Law W Phillip, Dore Gregory J, Duncombe Chris J, Mahanontharit Apicha, Boyd Mark A, Ruxrungtham Kiat, Lange Joep M A, Phanuphak Praphan, Cooper David A
National Centre in HIV Epidemiology and Clinical Research, University of New South Wales, Sydney, Australia.
AIDS. 2003 Oct 17;17(15):2191-9. doi: 10.1097/00002030-200310170-00007.
To examine rates and predictors of severe hepatotoxicity with combination antiretroviral therapy in a developing country setting: the eight HIV-NAT randomized controlled trials in Thailand.
All patients (n = 692) received at least two nucleoside reverse transcriptase inhibitors; 215 also received a non-nucleoside reverse transcriptase inhibitor (NNRTI) and 135 also received a protease inhibitor. Severe hepatotoxicity was defined as an increase in alanine aminotransferase (ALT) level to five times the upper limit of normal and an increase of at least 100 U/l from baseline. Liver function tests were available at baseline and weeks 4, 8, 12, 24, 36 and 48. Hepatitis B virus (HBV) and hepatitis C virus (HCV) testing was performed on stored serum.
Mean age was 32.3 years; 52% were male, 11% had Centers for Disease Control and Prevention category C HIV disease at baseline, and 22% had received prior antiretroviral therapy. Prevalence of HBV, HCV and HBV/HCV coinfection was 8.7%, 7.2%, and 0.4%, respectively. Incidence of severe hepatotoxicity was 6.1/100 person-years [95% confidence interval (CI), 4.3-8.3/100]. In multivariate analysis, predictors of severe hepatotoxicity were HBV or HCV coinfection, and NNRTI-containing therapy. Incidence of severe hepatotoxicity was particularly high among patients receiving nevaripine (18.5/100 person-years; 95% CI, 11.6-27.8) and nevirapine/efavirenz (44.4/100 person-years; 95% CI, 12.1-113.7).

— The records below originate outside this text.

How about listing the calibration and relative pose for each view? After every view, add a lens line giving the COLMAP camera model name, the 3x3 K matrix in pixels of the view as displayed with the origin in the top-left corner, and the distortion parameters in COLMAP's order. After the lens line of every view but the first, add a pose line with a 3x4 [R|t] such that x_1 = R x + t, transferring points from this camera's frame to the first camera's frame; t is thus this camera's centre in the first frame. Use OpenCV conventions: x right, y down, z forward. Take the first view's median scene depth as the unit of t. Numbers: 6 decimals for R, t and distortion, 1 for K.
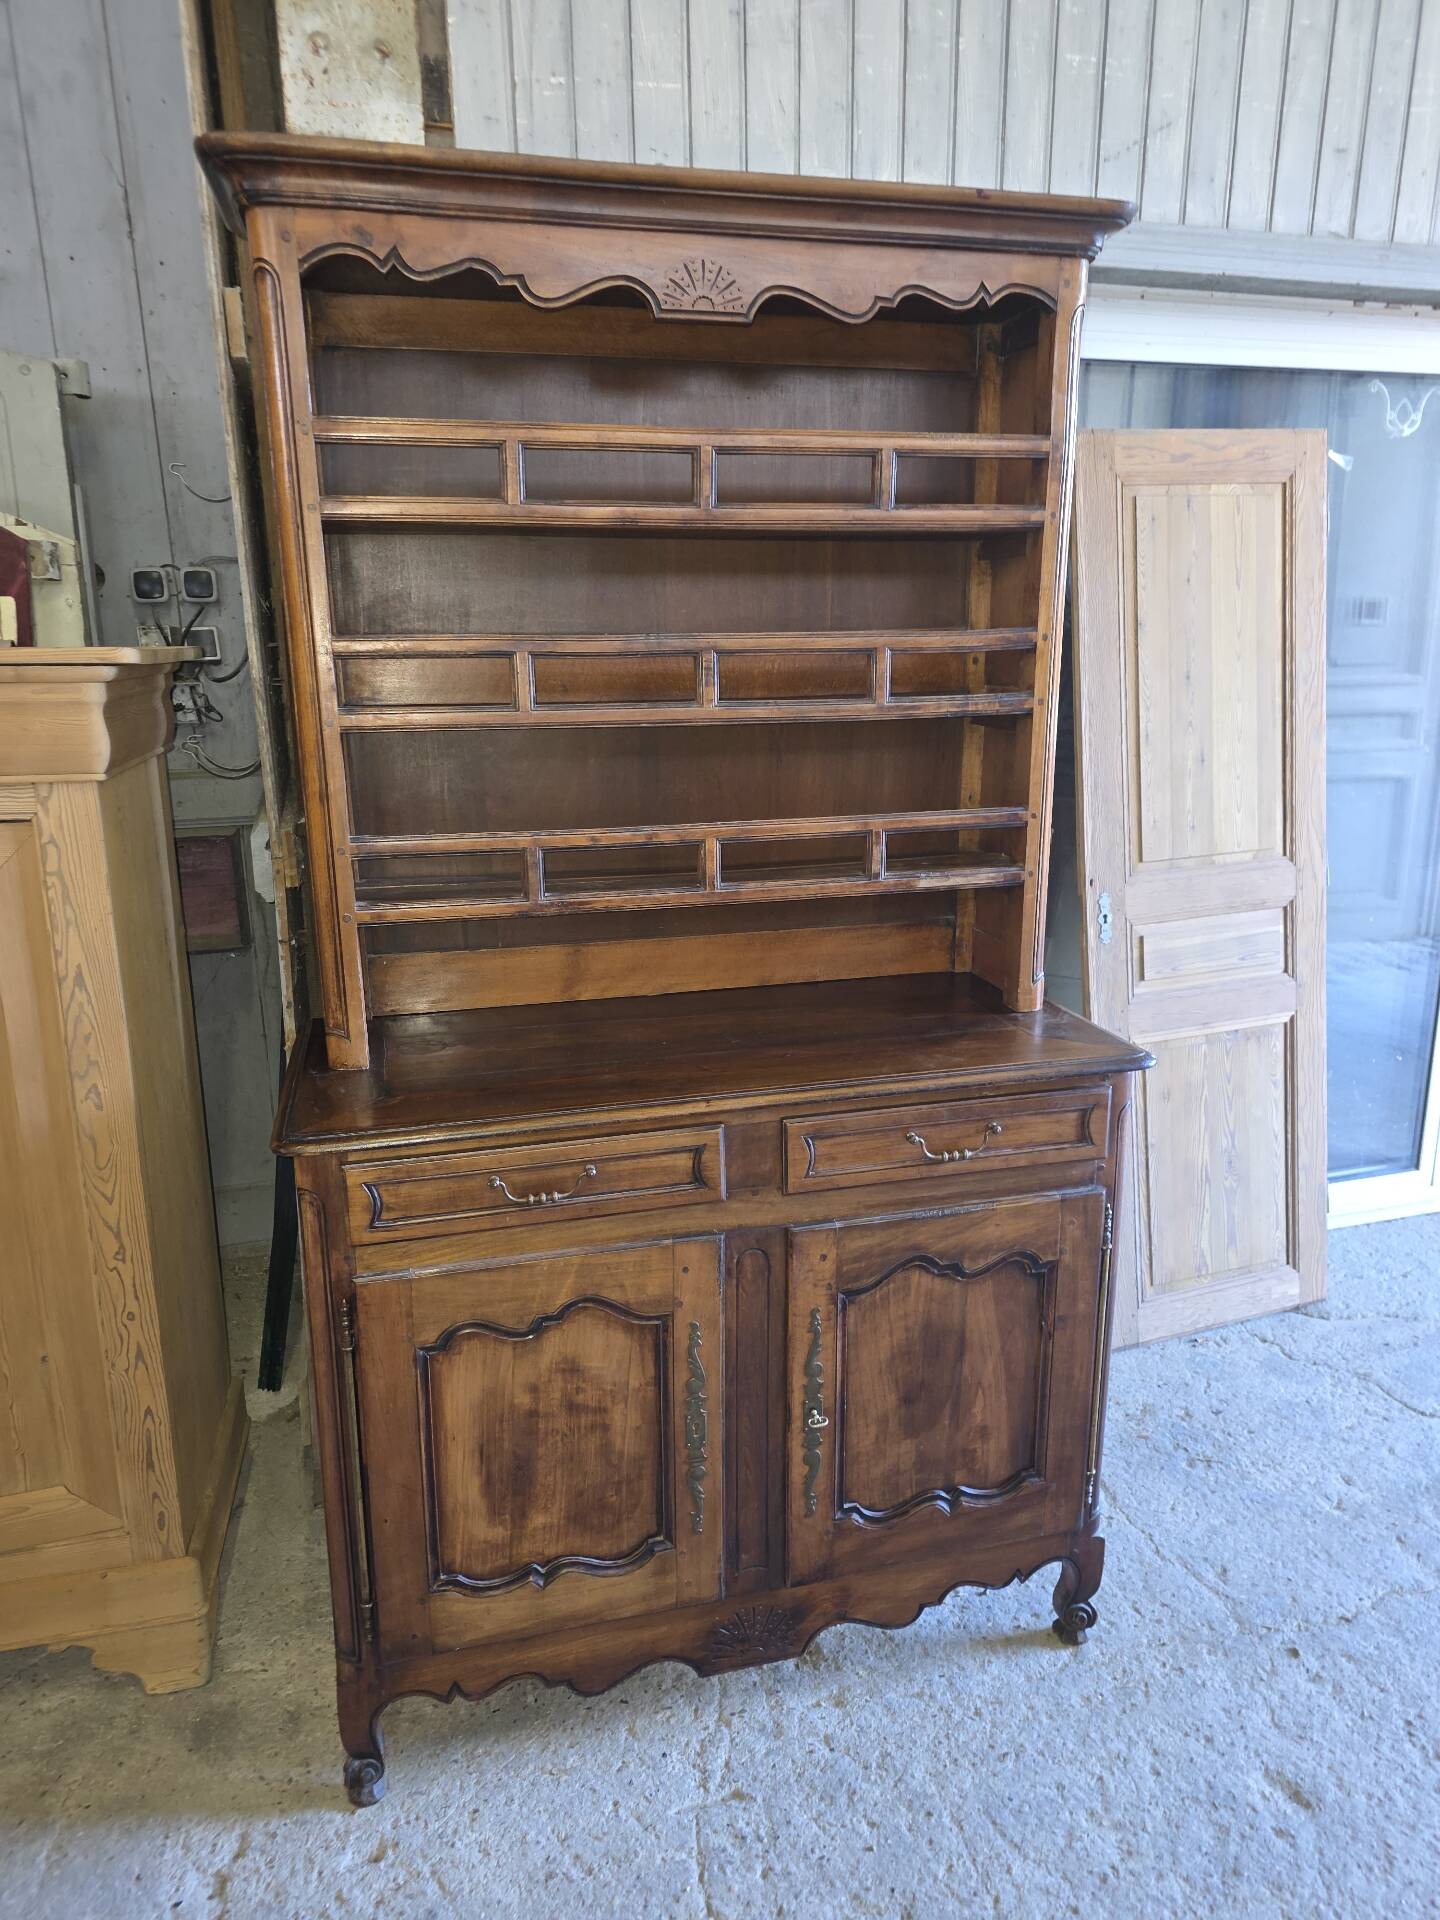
lens RADIAL K [[1283.6, 0, 718.6], [0, 1283.6, 962.6], [0, 0, 1]] dist [0.042893, -0.029195]
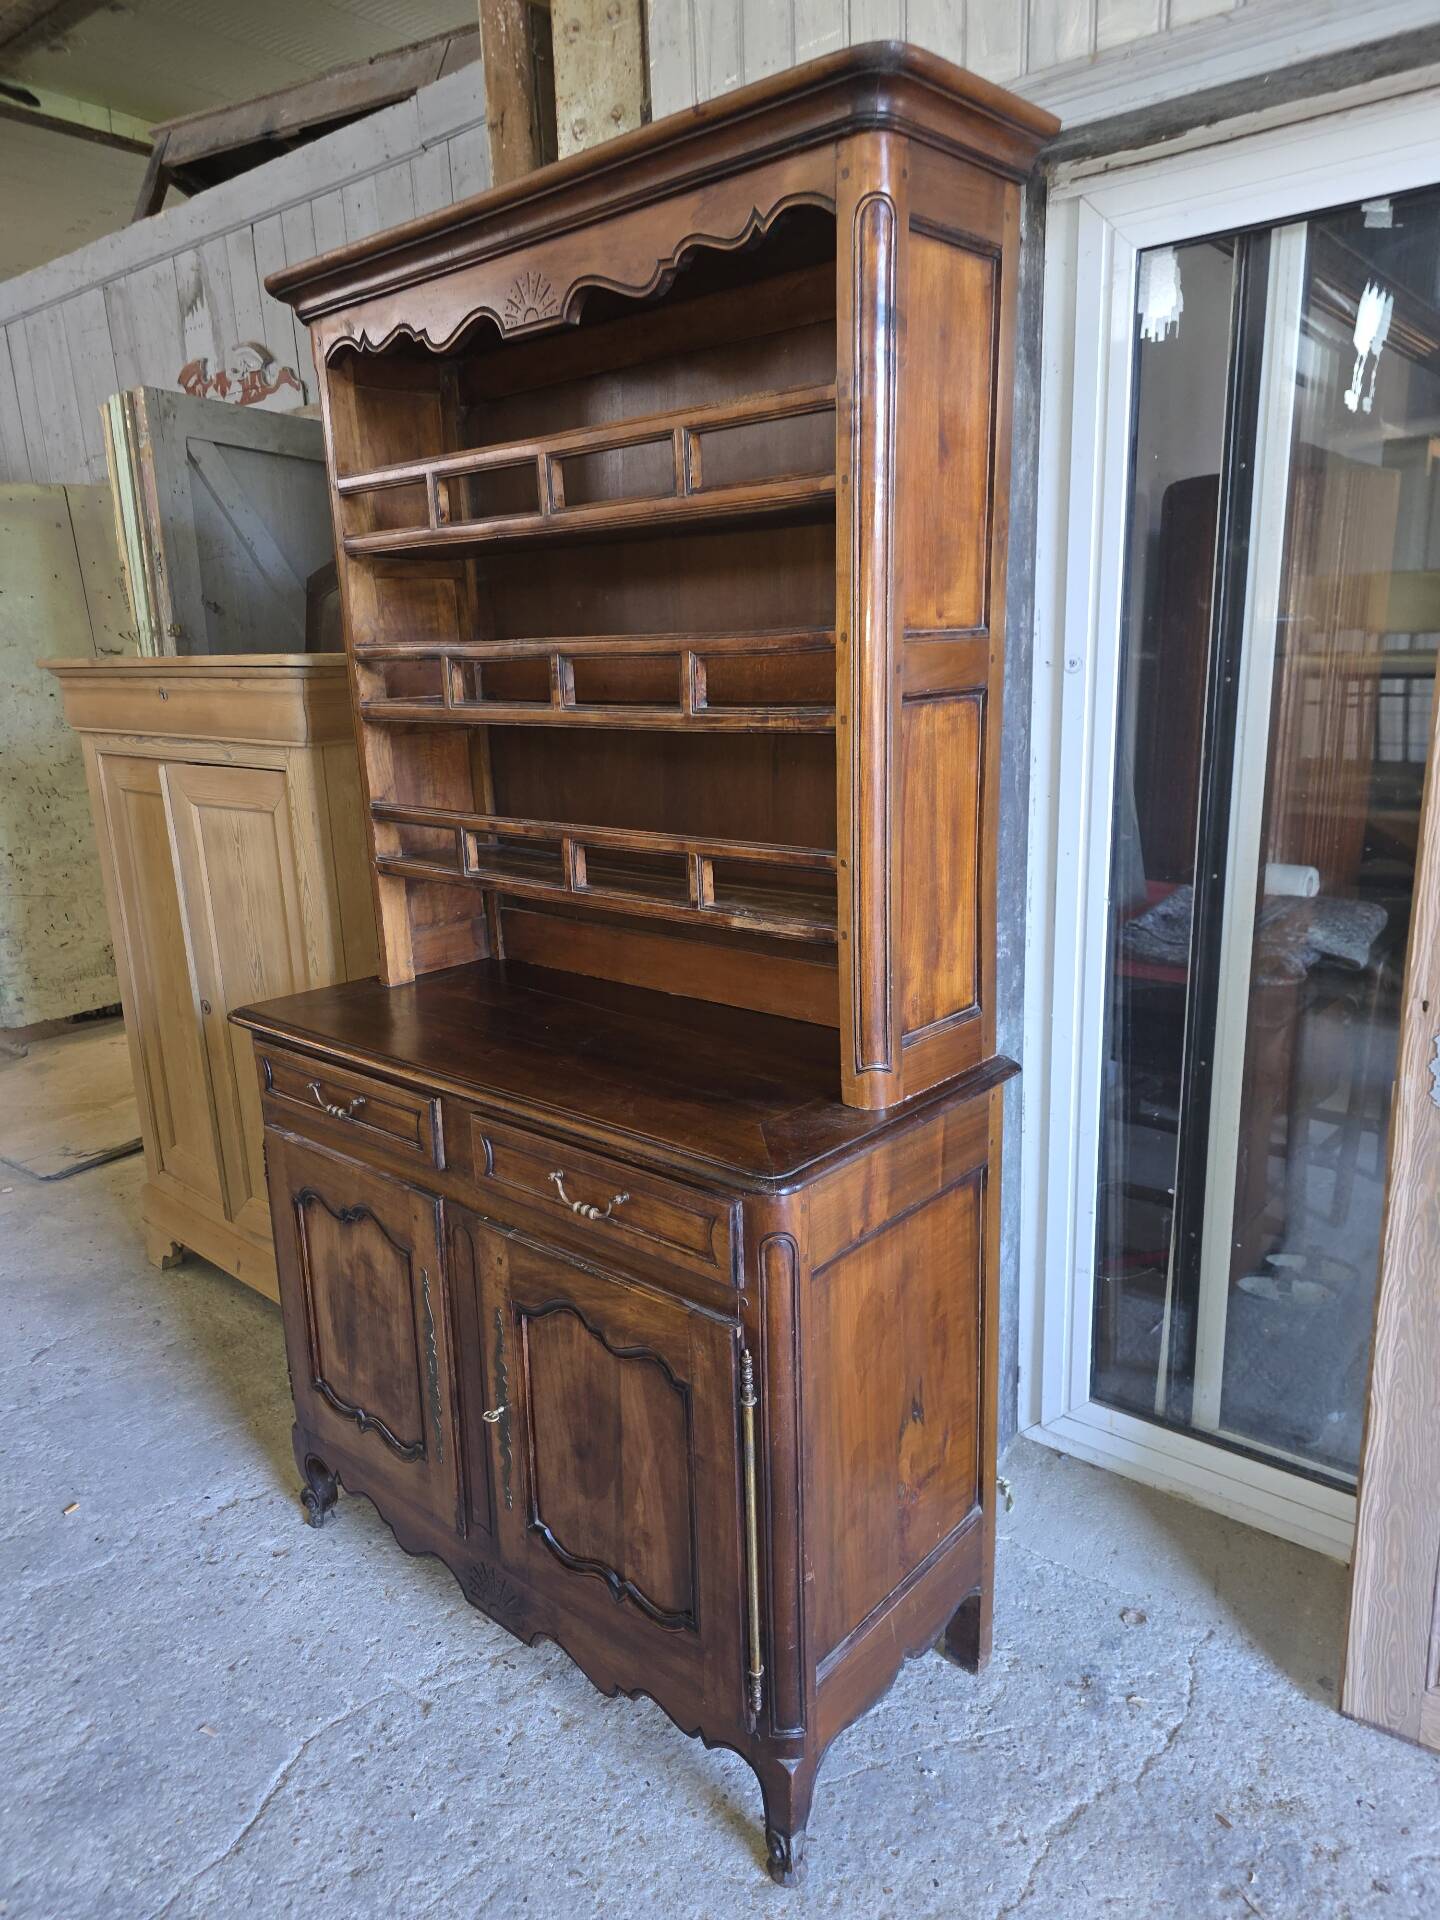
lens RADIAL K [[1283.6, 0, 709.0], [0, 1283.6, 975.8], [0, 0, 1]] dist [0.042893, -0.029195]
pose [[0.556940, 0.201206, -0.805812, 0.917763], [-0.180902, 0.976306, 0.118746, -0.134718], [0.810612, 0.079639, 0.580143, 0.517375]]
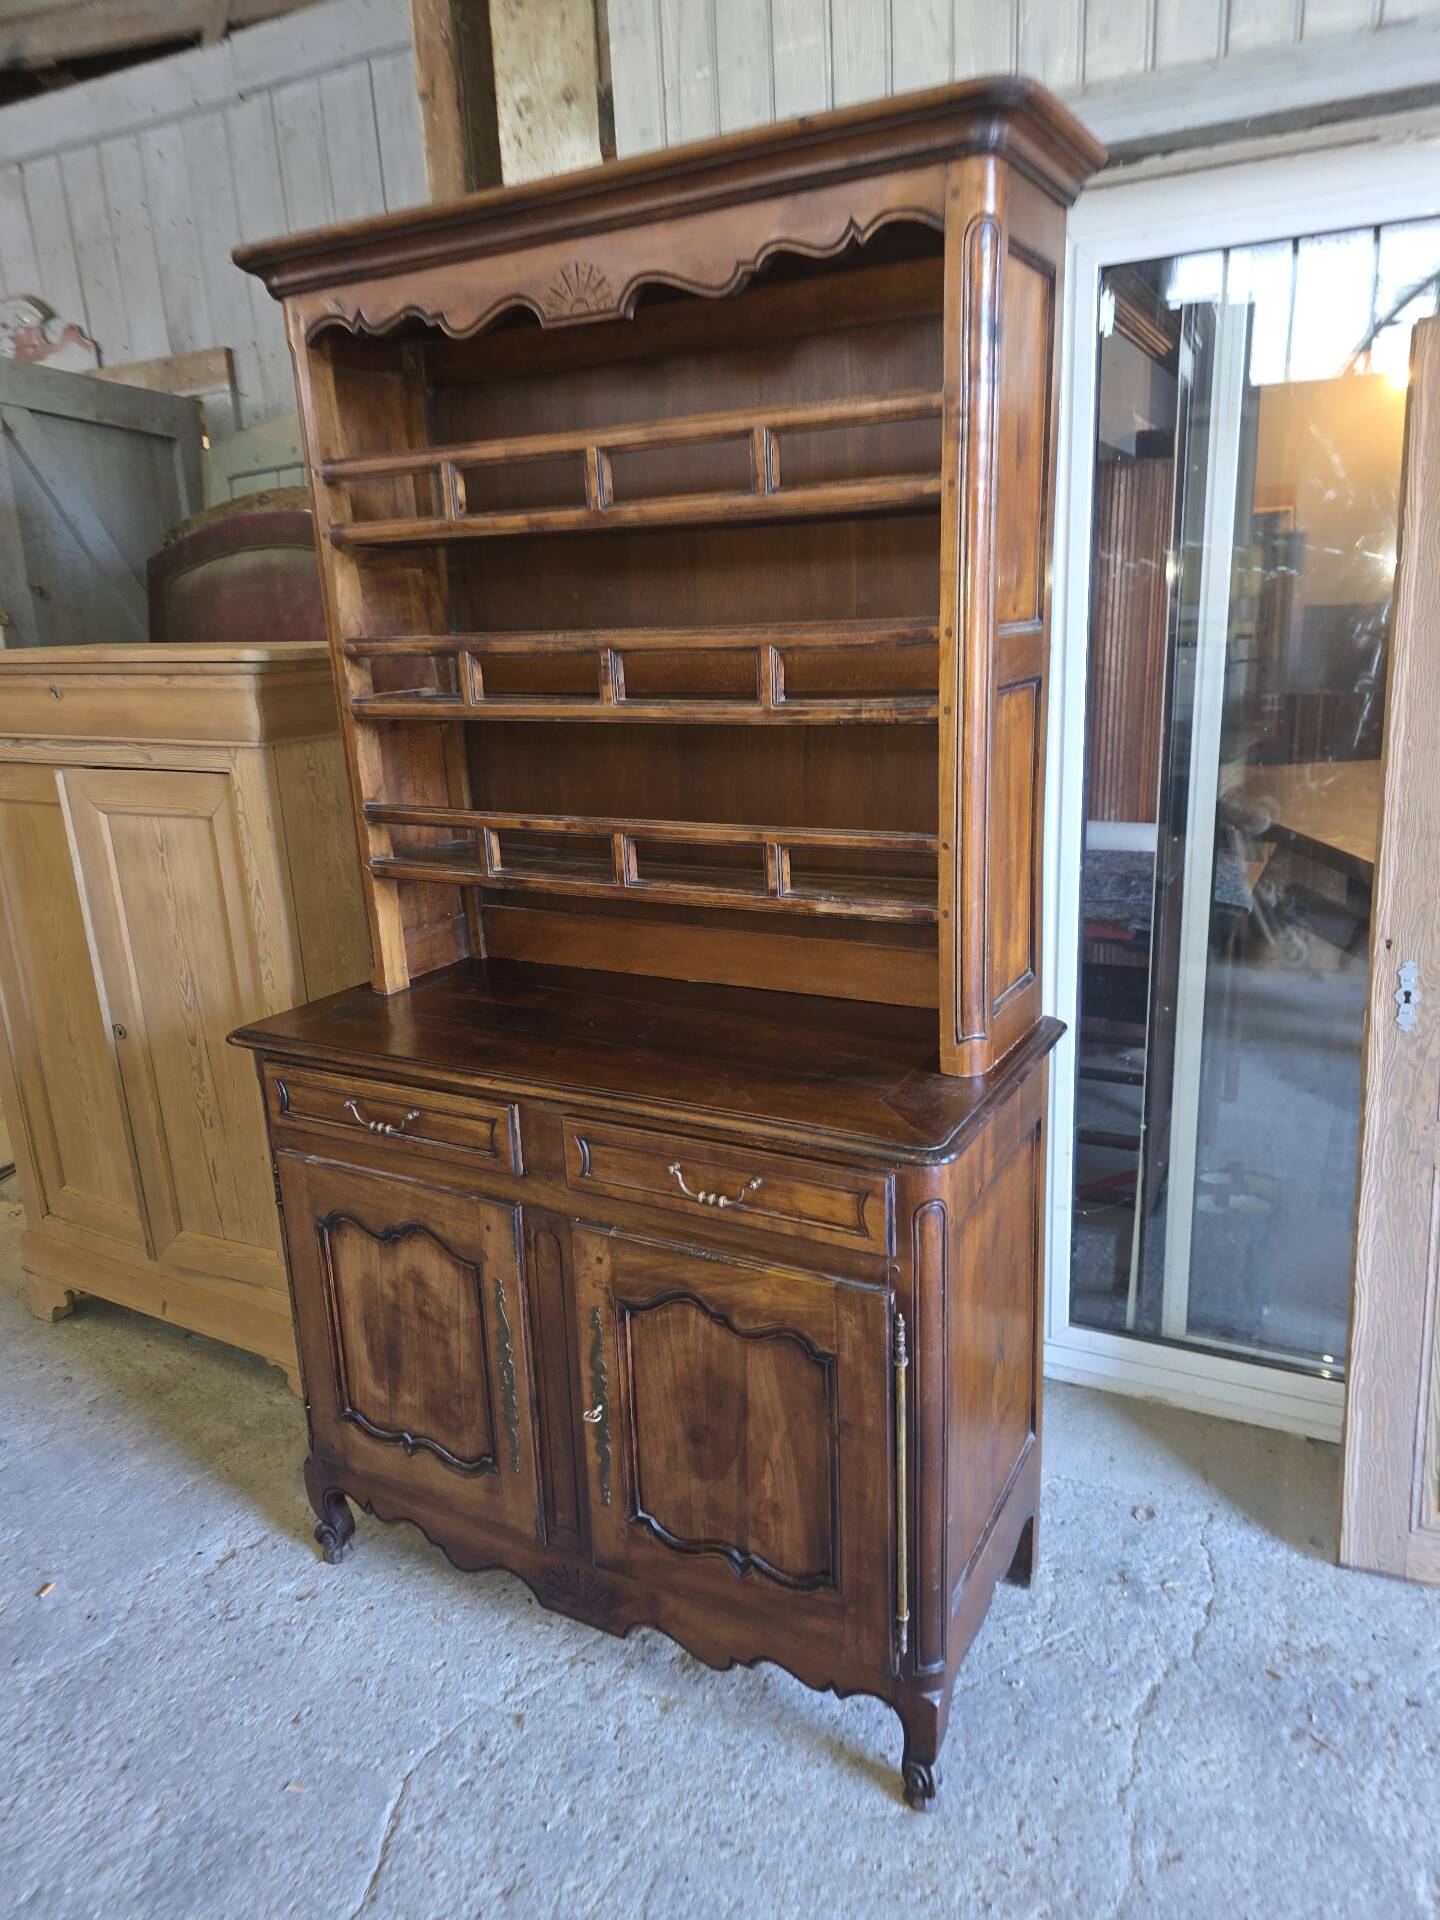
lens RADIAL K [[1283.6, 0, 736.1], [0, 1283.6, 969.5], [0, 0, 1]] dist [0.042893, -0.029195]
pose [[0.732863, 0.168173, -0.659265, 0.766118], [-0.136807, 0.985604, 0.099340, -0.106810], [0.666480, 0.017389, 0.745320, 0.309894]]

Incidence and risk factors for severe hepatotoxicity appear similar among these Thai patients to those in other racial groups. Development of standardized antiretroviral therapy regimens for developing country settings should consider potential toxicity and capabilities for monitoring of toxicity.
在发展中国家背景下,研究联合抗逆转录病毒疗法导致严重肝毒性的发生率及预测因素:泰国的八项HIV-NAT随机对照试验。
所有患者(n = 692)至少接受两种核苷类逆转录酶抑制剂;215例还接受了非核苷类逆转录酶抑制剂(NNRTI),135例还接受了蛋白酶抑制剂。严重肝毒性定义为丙氨酸氨基转移酶(ALT)水平升高至正常上限的五倍,且较基线水平至少升高100 U/l。在基线以及第4、8、12、24、36和48周进行肝功能检查。对储存的血清进行乙型肝炎病毒(HBV)和丙型肝炎病毒(HCV)检测。
平均年龄为32.3岁;52%为男性,11%在基线时患有美国疾病控制与预防中心C类HIV疾病,22%曾接受过抗逆转录病毒治疗。HBV、HCV及HBV/HCV合并感染的患病率分别为8.7%、7.2%和0.4%。严重肝毒性的发生率为6.1/100人年[95%置信区间(CI),4.3 - 8.3/100]。在多变量分析中,严重肝毒性的预测因素为HBV或HCV合并感染以及含NNRTI的治疗方案。接受奈韦拉平治疗的患者中严重肝毒性的发生率特别高(18.5/100人年;95%CI,11.6 - 27.8),接受奈韦拉平/依非韦伦治疗的患者中严重肝毒性的发生率为44.4/100人年(95%CI,12.1 - 113.7)。
这些泰国患者中严重肝毒性的发生率和危险因素与其他种族群体相似。为发展中国家制定标准化抗逆转录病毒治疗方案时应考虑潜在毒性及毒性监测能力。